Box coordinate transitions
▬▬▬▬▬▬
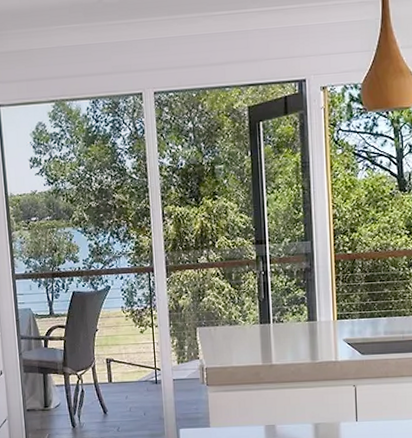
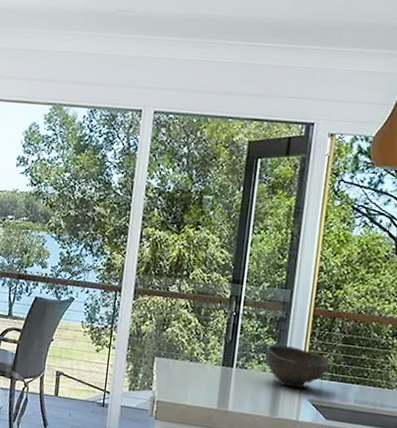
bowl: none [298,293,357,332] -> present [265,344,330,389]

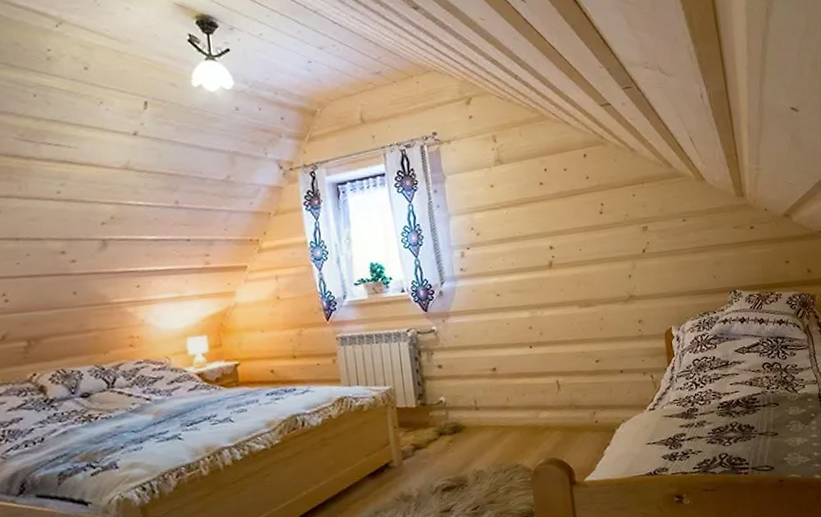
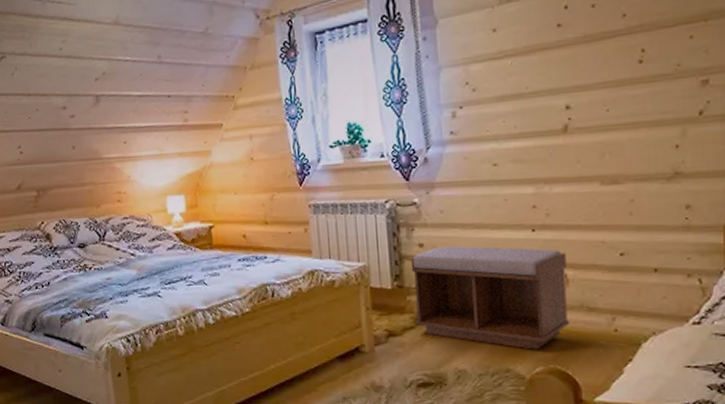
bench: none [431,361,563,446] -> present [410,246,571,350]

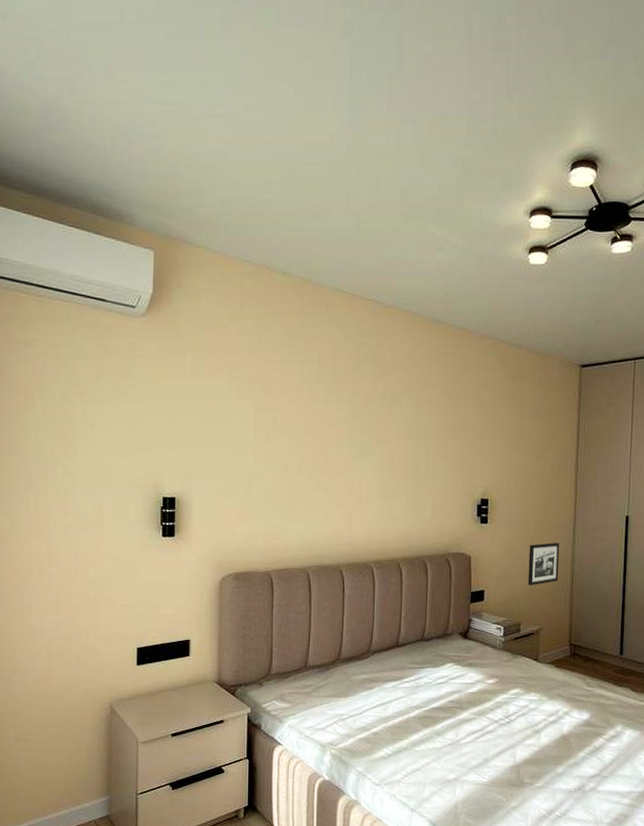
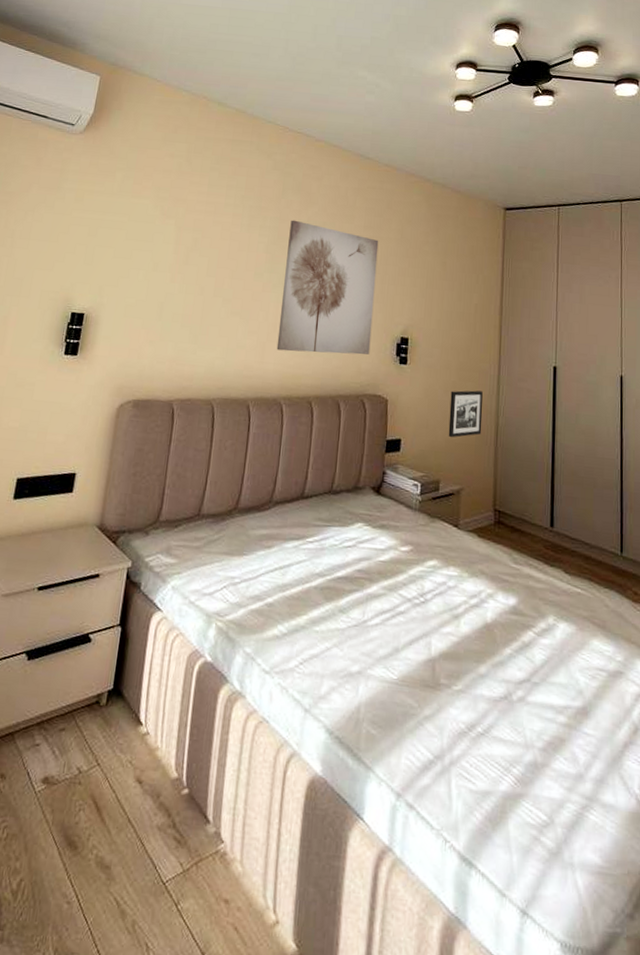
wall art: none [363,392,456,519] -> present [276,220,379,355]

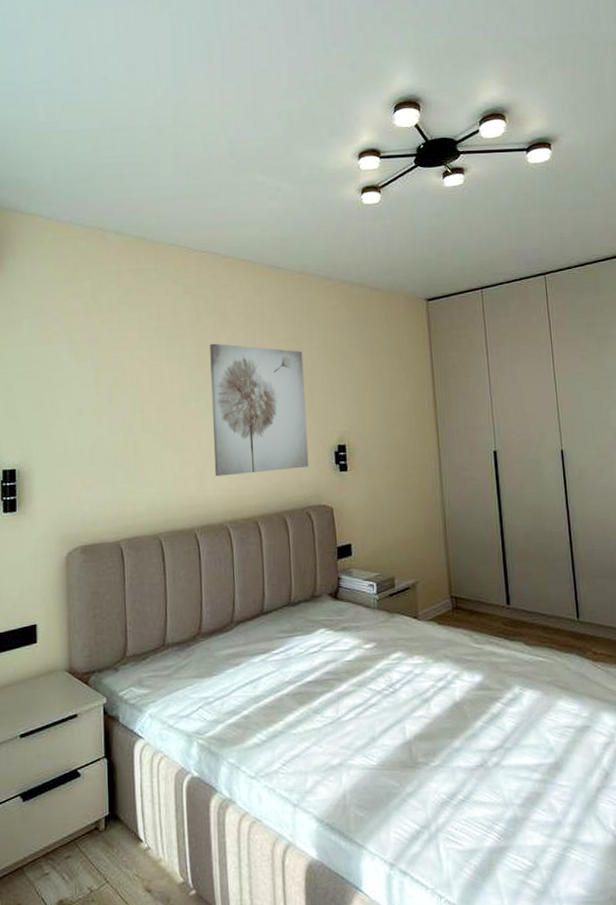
picture frame: present [448,390,483,438] -> none [394,486,430,536]

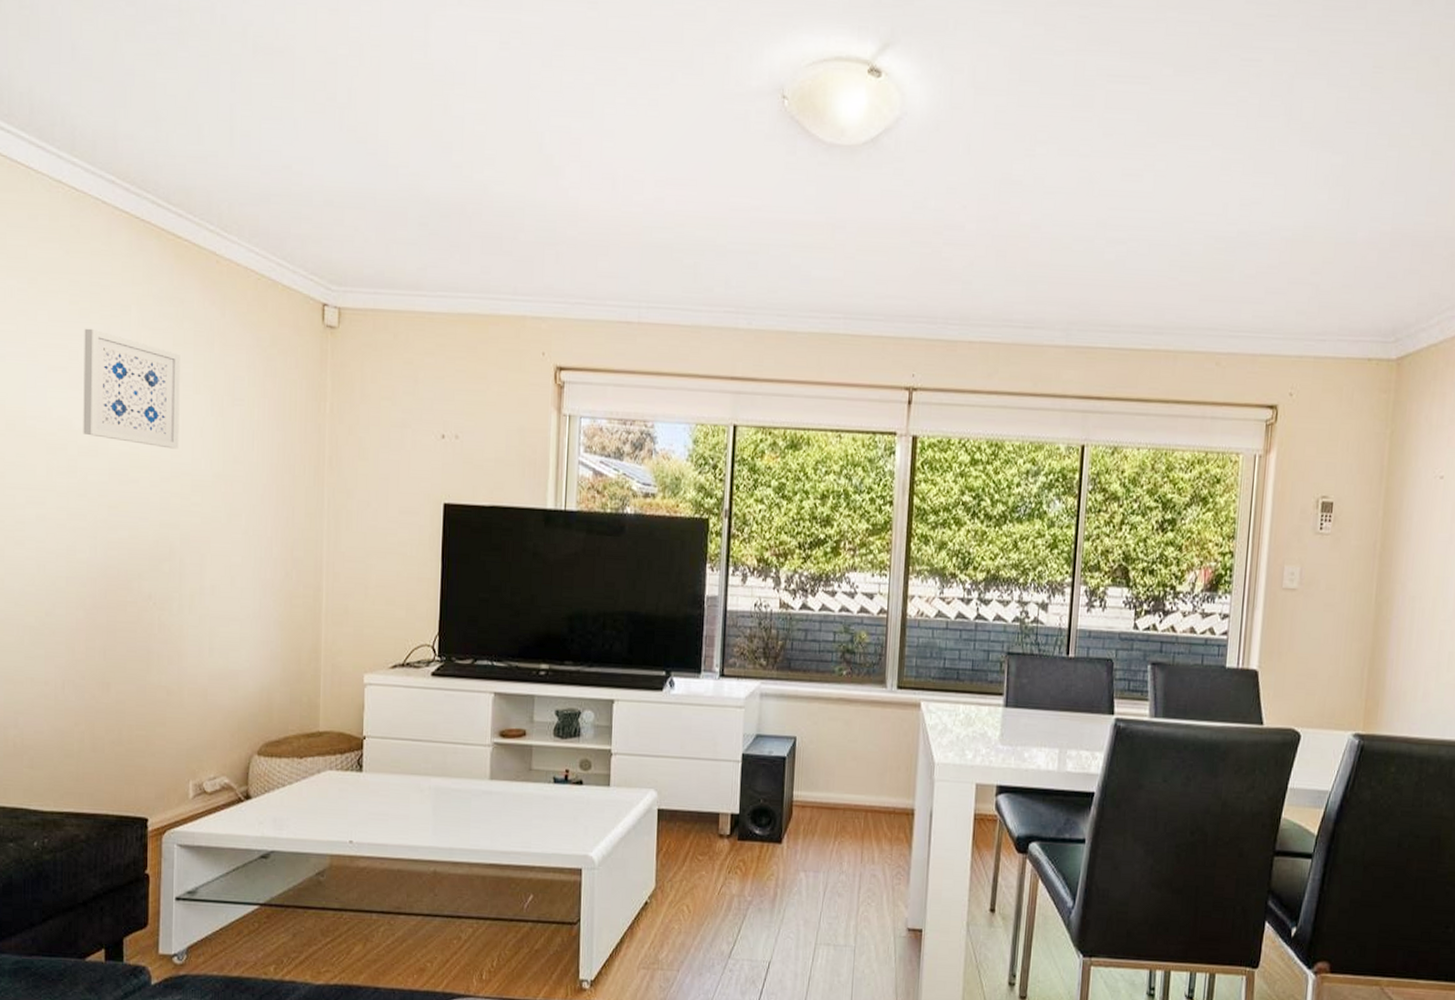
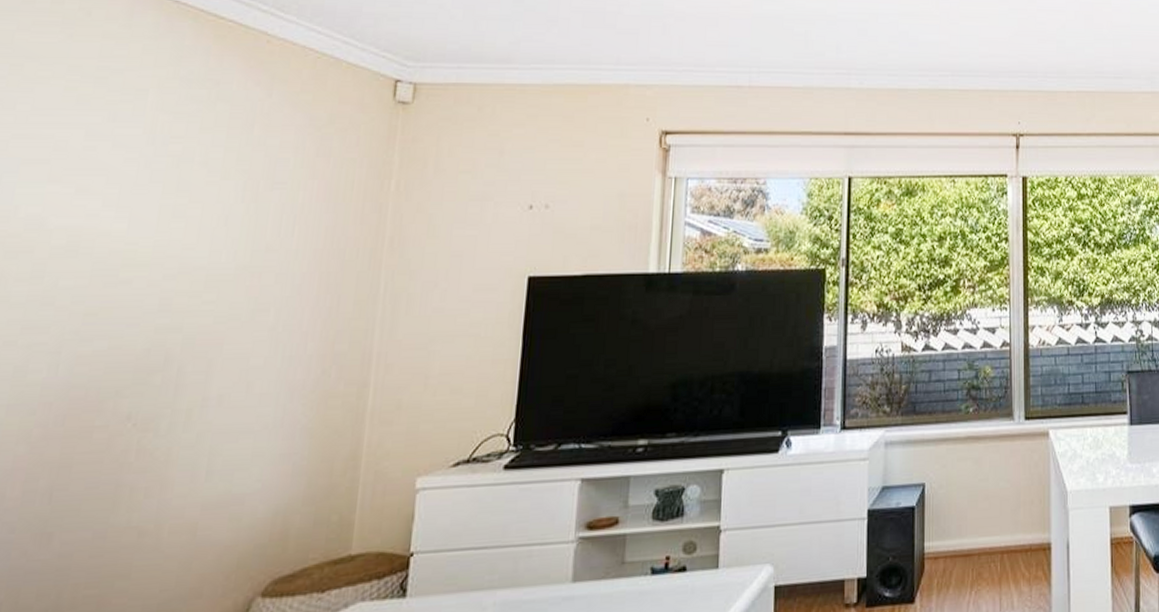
wall art: present [83,328,180,449] -> none [60,115,208,242]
▬▬▬▬▬▬
● **HOW TO COMPLETE THIS TASK**
Repeat exactly and only the lines from the one holding "picture frame: present" through the final line of the entries; no pictures.

● **OUTPUT FOR THIS EXERCISE**
picture frame: present [448,390,483,438] -> none [394,486,430,536]

wall art: present [83,328,180,449] -> none [60,115,208,242]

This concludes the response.